### WHAT YOU ARE ASKED TO DO
Could you repeat every line below exactly, skipping the images?

*** Opening of DATA FOR REVIEW ***

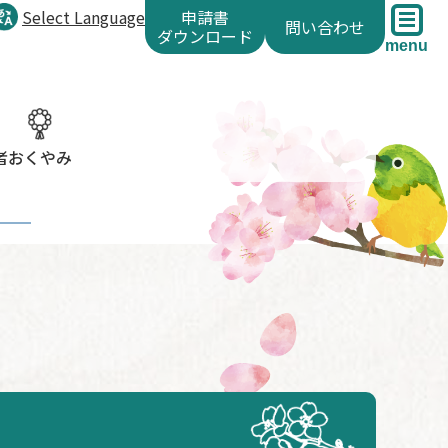
Select Language
申請書
問い合わせ
ダウンロード
menu
者
おくやみ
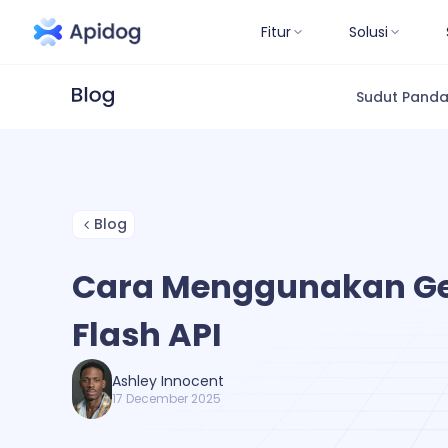
Fitur
Solusi
Sudut Pand
Blog
Cara Menggunakan Ge
Flash API
Ashley Innocent
17 December 2025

*** Close of DATA FOR REVIEW ***

### WORKED SOLUTION
Select Language
申請書
問い合わせ
ダウンロード
menu
者
おくやみ
Fitur
Solusi
Sudut Pand
Blog
Cara Menggunakan Ge
Flash API
Ashley Innocent
17 December 2025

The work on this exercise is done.